Ancient history often appears black and white, since artifacts, fossils and other remains usually lose their color over time. But researchers have just found an iridescent blue-green bug that looks like it did 600,000 years ago when it was alive.
The leaf beetle, Plateumaris sp., is one of just two such advanced age insect fossils that retain substantial original color molecules. Another beetle, dating to 50 million years ago, also appears to have sported the same hues, but the color preservation is better in this middle Pleistocene specimen, project leader Gengo Tanaka told Discovery News.
The male bug, along with other "exceptionally well-preserved insect fossils," was recently excavated from the Hirabaru Formation in Kyushu, Japan. The male's flash was for females since its "structural color would be used in mating displays," said Tanaka, a researcher at Japan's Gunma Museum of Natural History.
He added that its "color changed from green to dark blue by changing the angle of incident light."
Tanaka and his team removed fragments of the fossil and examined them under high magnification. The researchers also performed tests to determine the specimen's chemical composition. The tests revealed original macromolecules, such as chitin (a tough protective substance), protein and amino acids.
The findings are published in the latest issue of the journal Geology.
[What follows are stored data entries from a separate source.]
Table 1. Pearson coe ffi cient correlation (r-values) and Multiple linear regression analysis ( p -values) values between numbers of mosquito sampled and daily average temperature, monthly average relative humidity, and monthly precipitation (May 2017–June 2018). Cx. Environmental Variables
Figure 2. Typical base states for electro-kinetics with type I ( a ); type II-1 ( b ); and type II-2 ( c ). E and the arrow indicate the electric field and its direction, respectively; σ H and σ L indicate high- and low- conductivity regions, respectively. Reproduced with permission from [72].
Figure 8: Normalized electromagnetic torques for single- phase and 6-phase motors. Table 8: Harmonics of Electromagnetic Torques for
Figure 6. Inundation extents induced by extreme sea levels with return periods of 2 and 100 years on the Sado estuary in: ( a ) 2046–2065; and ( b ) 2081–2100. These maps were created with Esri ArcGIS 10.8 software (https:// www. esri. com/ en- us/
The scientists can even reconstruct the last days of the colorful bug's life because it was found near a diving beetle, mud and plant remains. This "indicates that the leaf beetle lived near a pond or lakeside where reedy grasses flourished," Tanaka said.
Analysis of sediments at the site suggests the bugs were caught in a "volcanic debris flow in their habitats near the lake and were buried with many diatoms (algae) at the end of the sedimentation of the flow," the researchers wrote.
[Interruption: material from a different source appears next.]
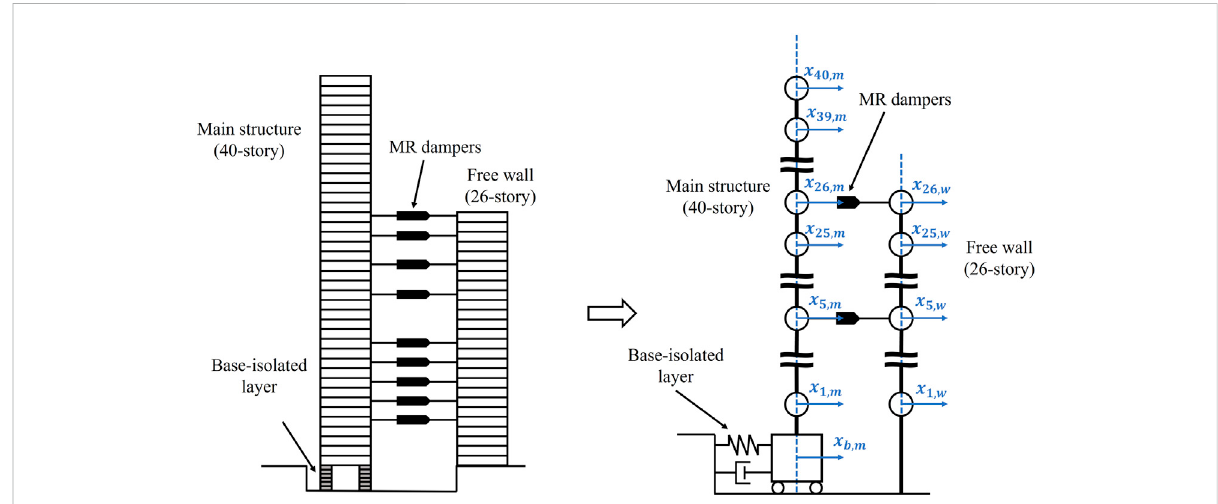
FIGURE 1 The model of the coupled buildings system with base isolation and building connecting.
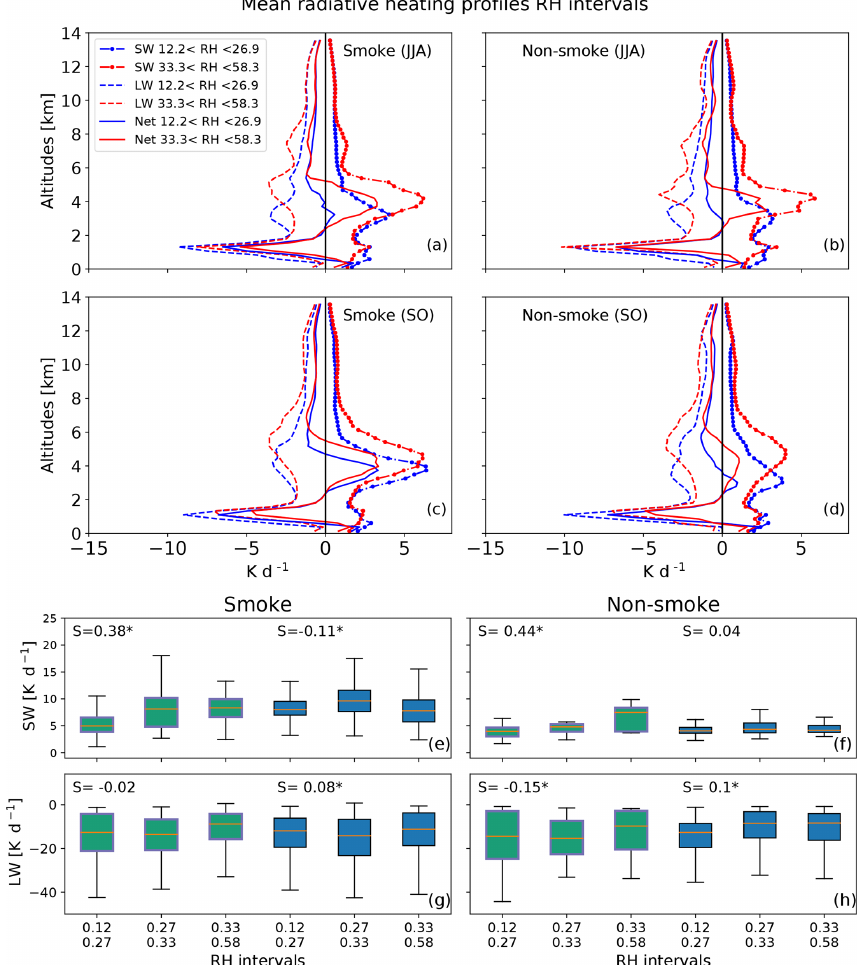
Figure 8. (a–d) Mean shortwave (SW), longwave (LW), and net (Net) radiative heating profiles for smoke and non-smoke cases with high and low RH (%) during June–July–August (JJA) and September–October (SO) of the period 2007–2010. (e–h) Box plots of SW heating in the aerosol layer (e, f) and LW cooling at cloud top (g, h) for three RH intervals (values given in fraction). (b, d, f, h) and (a, c, e, g) correspond to the smoke and non-smoke cases, respectively. Green boxes correspond to JJA and blue boxes to SO. For each case and period the Spearman correlation coefficient ( S ) between the full range of RH values and the SW (or LW) fluxes appears on top. Significant correlations (with p value < 0 . 05) are marked with a star ( ∗ ). RH values are derived from variables in the CloudSat ECMWF-AUX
The event entombed the insects in a calm, slightly acidic and watery environment that preserved them, as Tanaka said, "like pickles in vinegar."
Andrew Parker, research leader of the Department of Zoology at London's Natural History Museum, led the team that found the 50-million-year-old beetle that still had some original organic color material left. It was excavated in Germany.
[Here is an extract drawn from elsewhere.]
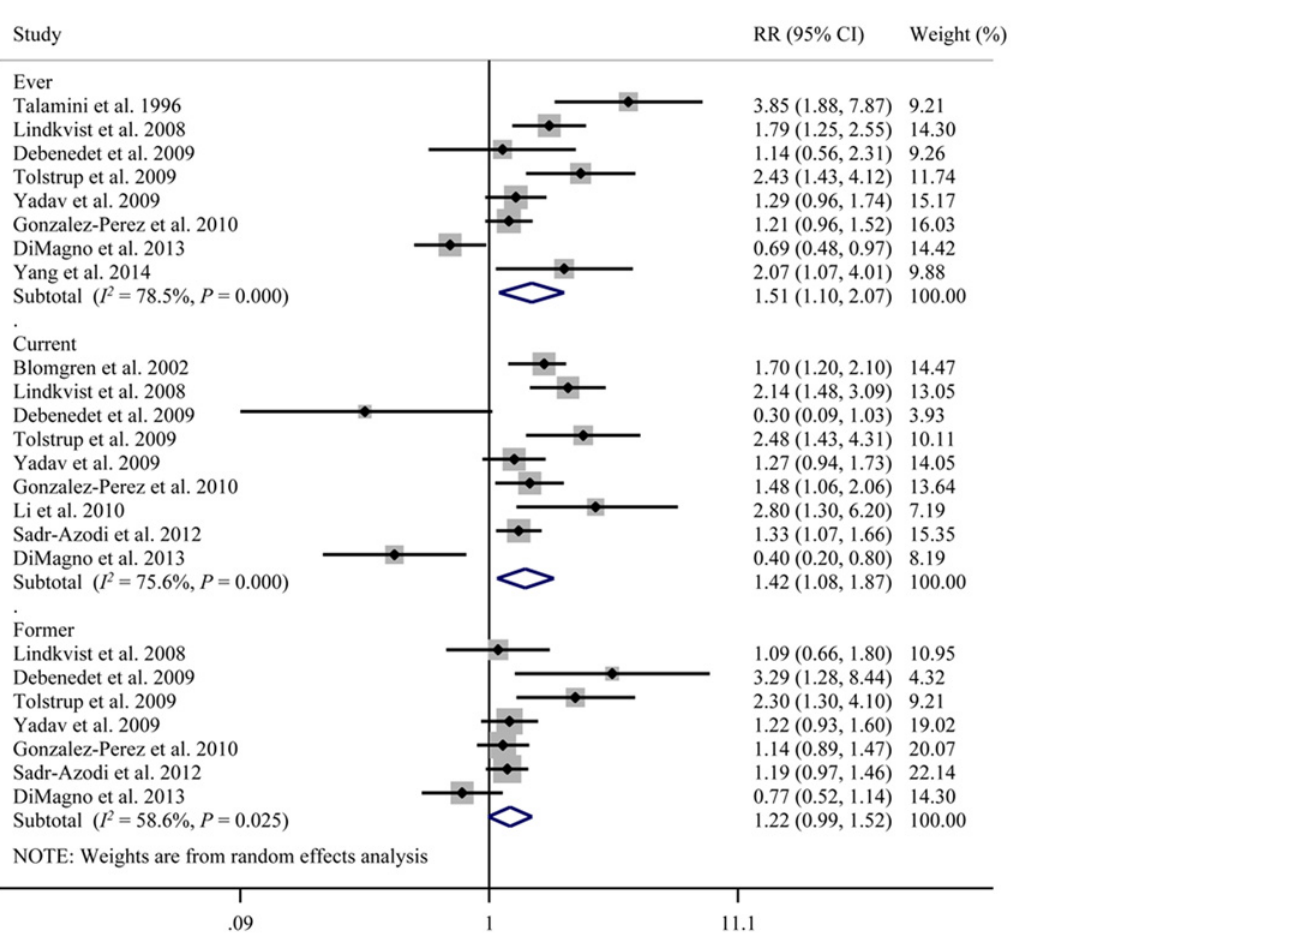
PLOS ONE | DOI:10.1371/journal.pone.0124075 April 16,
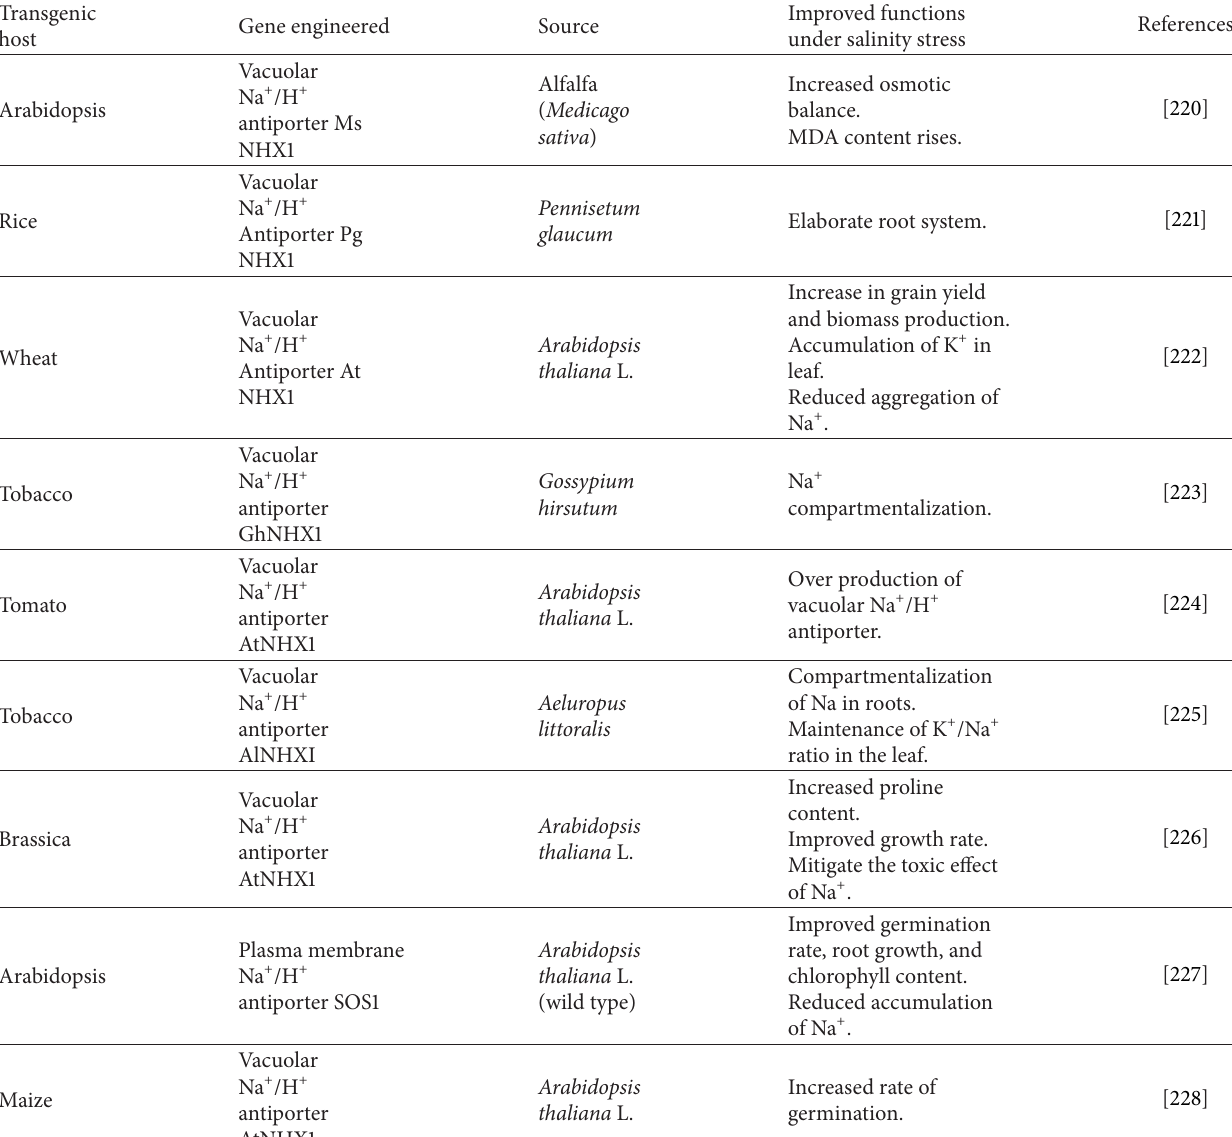
Table 2: Improving plant salt tolerance through engineering genes for various membrane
Parker told Discovery News that "these fossils are important because, rather than simply predicting that relatives of animals today were similarly colored, we can prove it."
Parker, who authored the book "In the Blink of an Eye," has extensively studied color and its connection to the emergence of vision in the animal kingdom.
"Since vision evolved, everything has been fully adapted to the presence of a retina, adapted in terms of their color, shape and behavior," he said. "Prior to the first highly mobile predator with vision, the rules would have been much different, and indeed we know from fossils that animal forms and ecology were much different."
Although scientists cannot yet completely reconstruct what life was like before vision emerged, Parker said that happened during pre-Cambrian periods.
Around 530 million years ago, an event known as the Cambrian explosion occurred, when most major groups of animals rapidly appeared, exhibiting colors that were at least as striking as those seen today. Three recent studies on dinosaurs, for example, reveal that multicolor, striped and spotted beasts populated the Dinosaur Age.